Estimating the population mean from a sample mean is a random distribution. The sample mean, $\bar{x}$, is a statistic and $\mu$ is a random variable which follows either a normal or $t$-distribution.

When we know the population standard deviation, $p(\mu) = {\mathcal N}(\bar{x}, \sigma / \sqrt{N})$ where $N$ is the number of samples we used to calculate the sample mean and $\sigma$ is the population standard deviation.

When we do not know the population standard deviation, there is some additional error/uncertainty because we are estimating the population standard deviation with a sample standard deviation. Using $\sigma_x$ to indicate the sample standard deviation: $p(\mu) = T(\bar{x}, \sigma_x / \sqrt{N}, N-1)$. Notice the $t$-distribution depends on the number of samples. The third term, N-1, is the degrees of freedom.

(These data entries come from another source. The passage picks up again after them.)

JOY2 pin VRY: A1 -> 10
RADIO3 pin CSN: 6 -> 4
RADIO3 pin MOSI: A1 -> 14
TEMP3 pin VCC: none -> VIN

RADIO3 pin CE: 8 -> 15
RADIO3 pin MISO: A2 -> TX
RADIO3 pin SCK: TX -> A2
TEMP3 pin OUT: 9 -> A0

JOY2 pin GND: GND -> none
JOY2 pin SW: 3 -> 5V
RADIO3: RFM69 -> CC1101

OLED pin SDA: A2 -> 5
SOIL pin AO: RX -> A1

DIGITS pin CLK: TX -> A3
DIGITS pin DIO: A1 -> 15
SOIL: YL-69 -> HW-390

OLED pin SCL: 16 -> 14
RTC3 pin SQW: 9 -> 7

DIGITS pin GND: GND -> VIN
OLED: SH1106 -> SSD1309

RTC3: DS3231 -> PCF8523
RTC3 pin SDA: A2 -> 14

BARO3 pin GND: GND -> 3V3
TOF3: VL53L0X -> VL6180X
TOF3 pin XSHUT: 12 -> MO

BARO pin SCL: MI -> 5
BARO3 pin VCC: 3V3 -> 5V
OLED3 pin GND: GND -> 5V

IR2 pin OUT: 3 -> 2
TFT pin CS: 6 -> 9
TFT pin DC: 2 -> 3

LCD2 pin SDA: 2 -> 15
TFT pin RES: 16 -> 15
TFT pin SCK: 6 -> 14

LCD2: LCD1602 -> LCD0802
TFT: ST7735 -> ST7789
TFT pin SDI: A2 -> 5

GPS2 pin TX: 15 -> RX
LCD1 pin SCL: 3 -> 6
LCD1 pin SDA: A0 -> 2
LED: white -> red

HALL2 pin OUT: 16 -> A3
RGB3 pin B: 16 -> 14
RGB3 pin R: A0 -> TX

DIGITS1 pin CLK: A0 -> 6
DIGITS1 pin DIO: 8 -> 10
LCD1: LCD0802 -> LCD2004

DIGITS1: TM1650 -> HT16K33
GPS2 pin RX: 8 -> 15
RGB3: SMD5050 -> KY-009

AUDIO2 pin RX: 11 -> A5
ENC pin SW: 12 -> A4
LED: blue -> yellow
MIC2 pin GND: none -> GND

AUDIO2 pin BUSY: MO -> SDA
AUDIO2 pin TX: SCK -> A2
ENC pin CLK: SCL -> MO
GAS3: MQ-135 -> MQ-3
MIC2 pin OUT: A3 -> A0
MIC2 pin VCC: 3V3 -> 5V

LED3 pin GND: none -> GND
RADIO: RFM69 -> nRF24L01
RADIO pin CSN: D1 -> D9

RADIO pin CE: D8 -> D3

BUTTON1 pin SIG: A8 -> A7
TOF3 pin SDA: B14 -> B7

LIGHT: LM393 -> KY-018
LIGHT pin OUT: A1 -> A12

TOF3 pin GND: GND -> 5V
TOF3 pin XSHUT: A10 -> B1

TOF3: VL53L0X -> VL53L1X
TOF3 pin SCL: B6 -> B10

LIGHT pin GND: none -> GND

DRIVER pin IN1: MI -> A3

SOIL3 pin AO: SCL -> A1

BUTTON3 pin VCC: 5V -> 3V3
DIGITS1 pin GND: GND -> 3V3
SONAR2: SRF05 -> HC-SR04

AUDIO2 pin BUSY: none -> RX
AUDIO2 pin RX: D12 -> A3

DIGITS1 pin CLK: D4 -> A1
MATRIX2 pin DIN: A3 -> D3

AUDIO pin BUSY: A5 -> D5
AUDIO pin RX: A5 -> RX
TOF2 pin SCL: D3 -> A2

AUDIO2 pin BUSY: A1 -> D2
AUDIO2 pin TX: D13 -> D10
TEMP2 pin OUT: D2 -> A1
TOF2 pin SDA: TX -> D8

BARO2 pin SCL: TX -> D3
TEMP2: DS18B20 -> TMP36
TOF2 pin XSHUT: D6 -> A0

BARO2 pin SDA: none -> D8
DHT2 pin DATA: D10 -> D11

The standard deviations of these distributions is $\sigma / \sqrt{N}$ or $\sigma_x / \sqrt{N}$. To reduce confusion of the fact that the standard deviation of the distribution for the population mean is different than the population standard devition, sometimes this is called the standard error:

$$ \sigma_e = \frac{\sigma}{\sqrt{N}}\; \textrm{or} \; \frac{\sigma_x}{\sqrt{N}} $$

Now we know the probability distribution for the population mean, so that we can do things like calculate probabilities of intervals or plot probability densities of where the true mean lies.